Egypt’s annual urban consumer inflation rate reached 32.7% year-on-year in March, according to data from the country’s statistics agency CAPMAS, coming close to an all-time record.
This marks an increase from 31.9% in February. Month-on-month, urban inflation slowed to 2.7% in March, down from 6.5% in February and 4.7% in January.
The surge in inflation in Egypt can be attributed to a series of currency devaluations that started in March 2022, a prolonged shortage of foreign currency, and continuing delays in imports into the country.
Egypt had devalued its currency by half since March 2022 after the economic vulnerabilities were exposed due to Russia’s invasion of Ukraine. Despite the month-on-month inflation slowing down, it remains one of the highest readings on record.

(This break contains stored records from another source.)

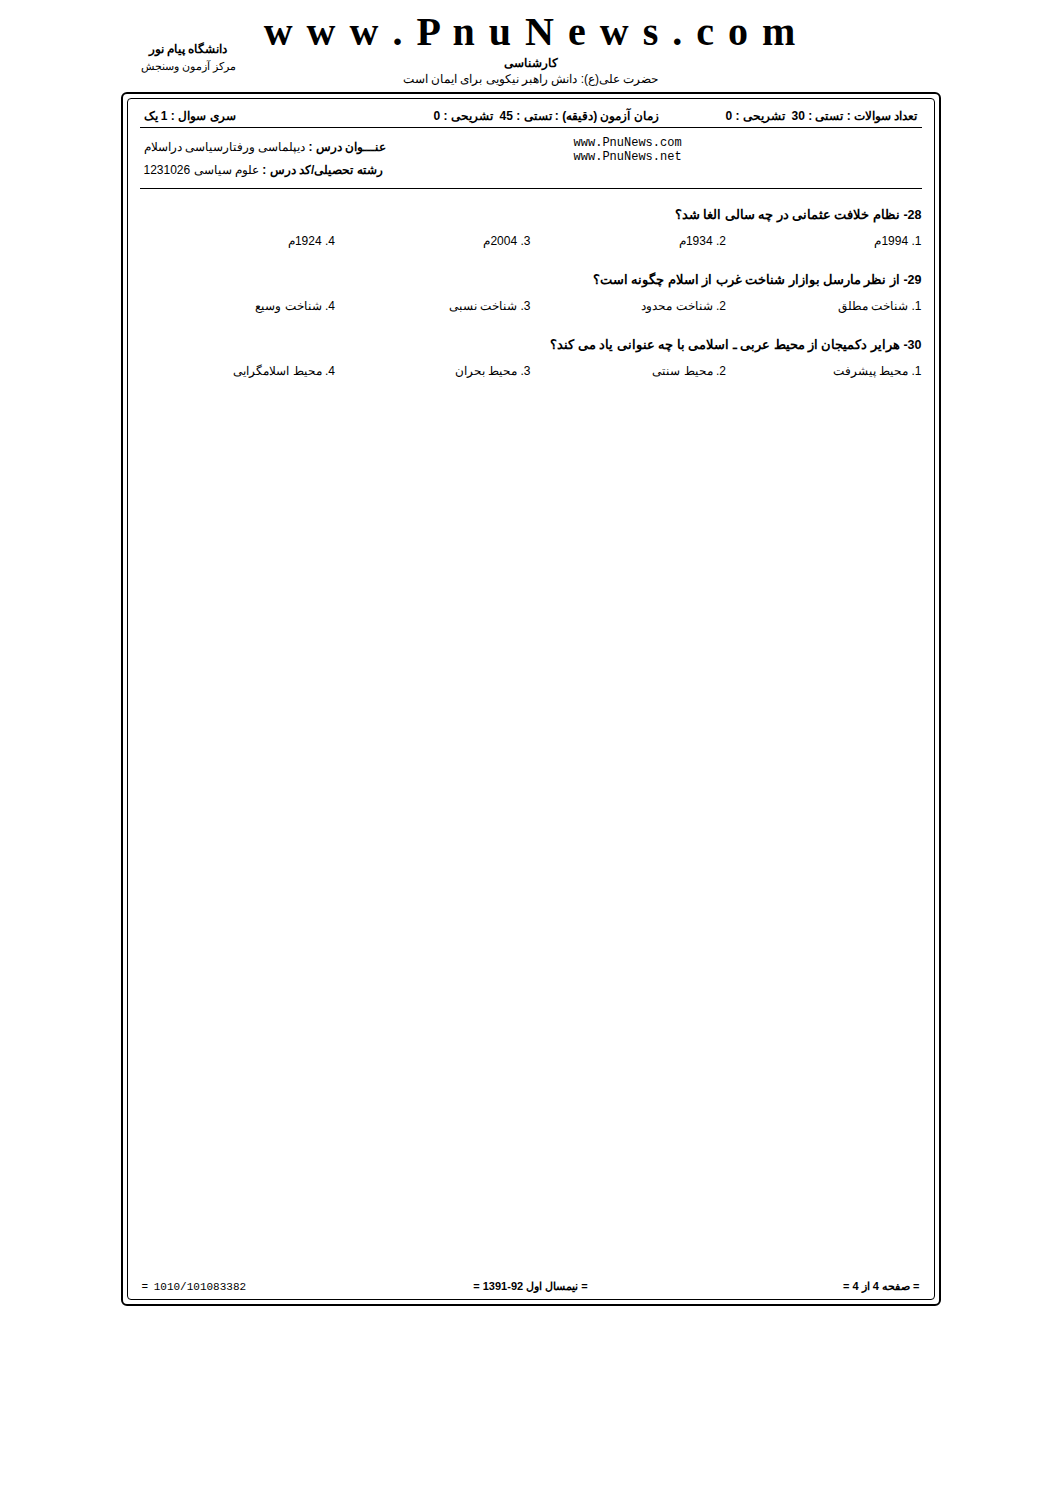w w w . P n u N e w s . c o m
دانشگاه پیام نور
مرکز آزمون وسنجش
کارشناسی
حضرت علی(ع): دانش راهبر نیکویی برای ایمان است
| تعداد سوالات : تستی : 30 تشریحی : 0 | زمان آزمون (دقیقه) : تستی : 45 تشریحی : 0 | سری سوال : 1 یک |
| www.PnuNews.com www.PnuNews.net | عنـــوان درس : دیپلماسی ورفتارسیاسی دراسلام رشته تحصیلی/کد درس : علوم سیاسی 1231026 |
28- نظام خلافت عثمانی در چه سالی الغا شد؟
| 1. 1994م | 2. 1934م | 3. 2004م | 4. 1924م |
29- از نظر مارسل بوازار شناخت غرب از اسلام چگونه است؟
| 1. شناخت مطلق | 2. شناخت محدود | 3. شناخت نسبی | 4. شناخت وسیع |
30- هرایر دکمیجان از محیط عربی ـ اسلامی با چه عنوانی یاد می کند؟
| 1. محیط پیشرفت | 2. محیط سنتی | 3. محیط بحران | 4. محیط اسلامگرایی |
| = صفحه 4 از 4 = | = نیمسال اول 92-1391 = | = 1010/101083382 |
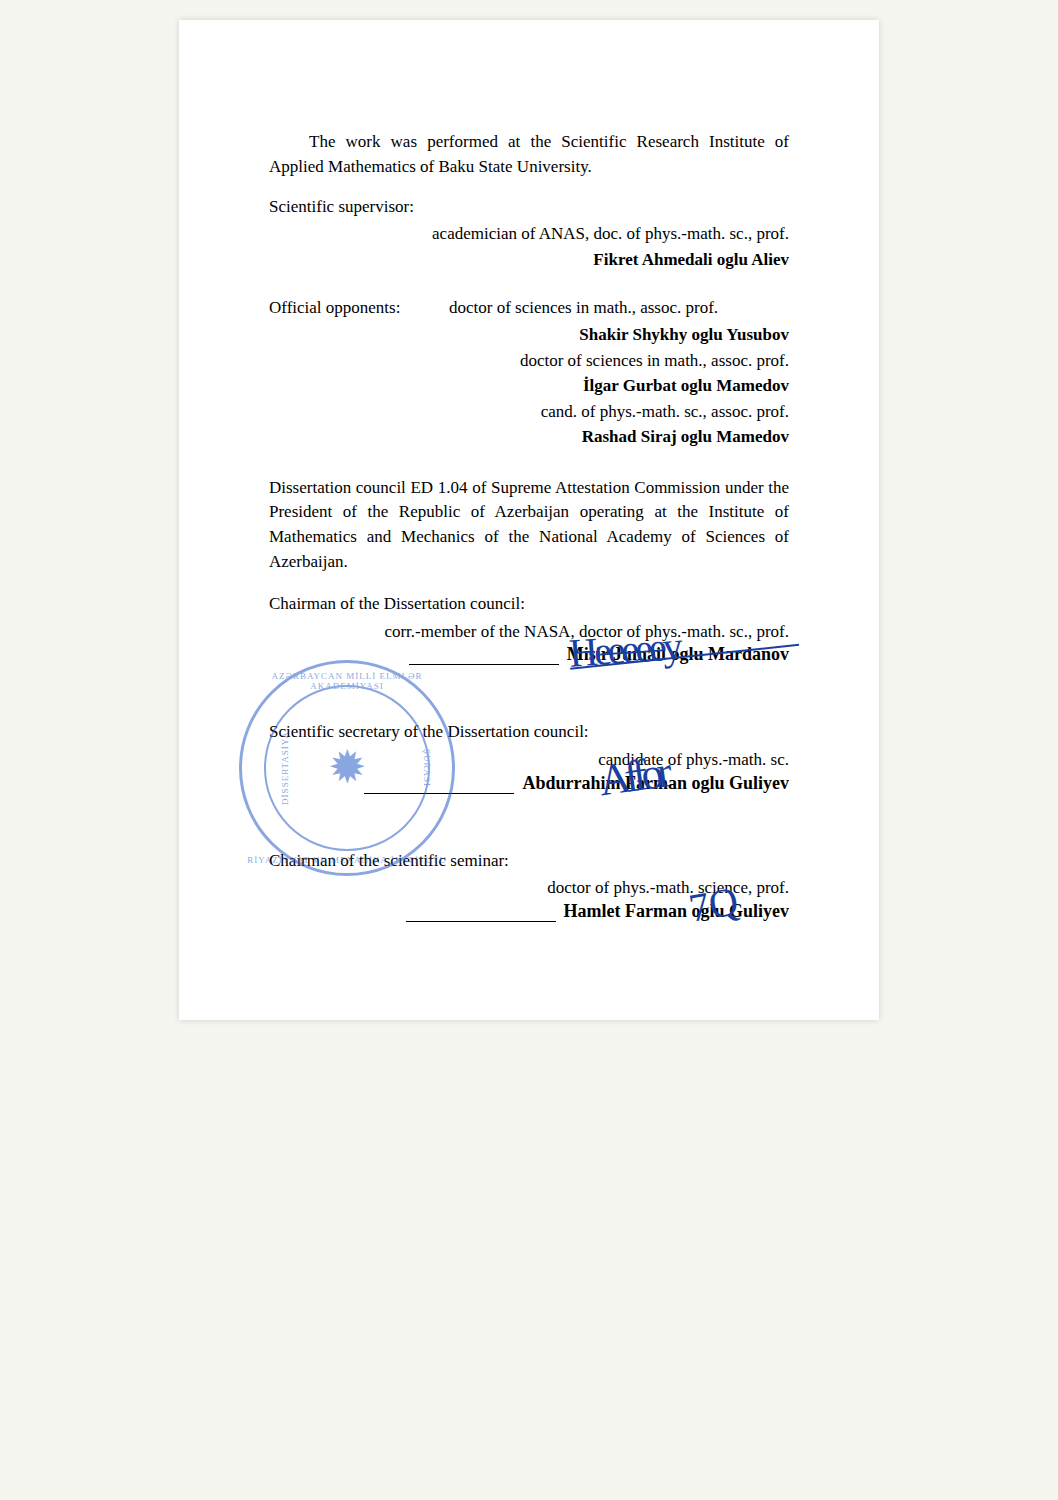The work was performed at the Scientific Research Institute of Applied Mathematics of Baku State University.
Scientific supervisor:
academician of ANAS, doc. of phys.-math. sc., prof.
Fikret Ahmedali oglu Aliev
Official opponents:
doctor of sciences in math., assoc. prof.
Shakir Shykhy oglu Yusubov
doctor of sciences in math., assoc. prof.
İlgar Gurbat oglu Mamedov
cand. of phys.-math. sc., assoc. prof.
Rashad Siraj oglu Mamedov
Dissertation council ED 1.04 of Supreme Attestation Commission under the President of the Republic of Azerbaijan operating at the Institute of Mathematics and Mechanics of the National Academy of Sciences of Azerbaijan.
Chairman of the Dissertation council:
corr.-member of the NASA, doctor of phys.-math. sc., prof.
Heeeeey Misir Jumail oglu Mardanov
Scientific secretary of the Dissertation council:
candidate of phys.-math. sc.
Affor Abdurrahim Farman oglu Guliyev
Chairman of the scientific seminar:
doctor of phys.-math. science, prof.
7Q Hamlet Farman oglu Guliyev
AZƏRBAYCAN MİLLİ ELMLƏR AKADEMİYASI
RİYAZİYYAT VƏ MEXANİKA İNSTİTUTU
DİSSERTASİYA
ŞURASI
✹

The increase in inflation was driven by rising food prices due to high seasonal demand during Ramadan, the impact of currency devaluation, especially in the informal market, and the shortage of raw materials, as stated by Naeem Brokerage in a note.
The median forecast of 13 analysts had predicted annual urban consumer inflation to rise to 33.6% in March.
Egypt’s highest inflation rate ever was 32.952%, reached in July 2017, eight months after the country devalued its currency by half as part of a previous $12 billion International Monetary Fund (IMF) support package.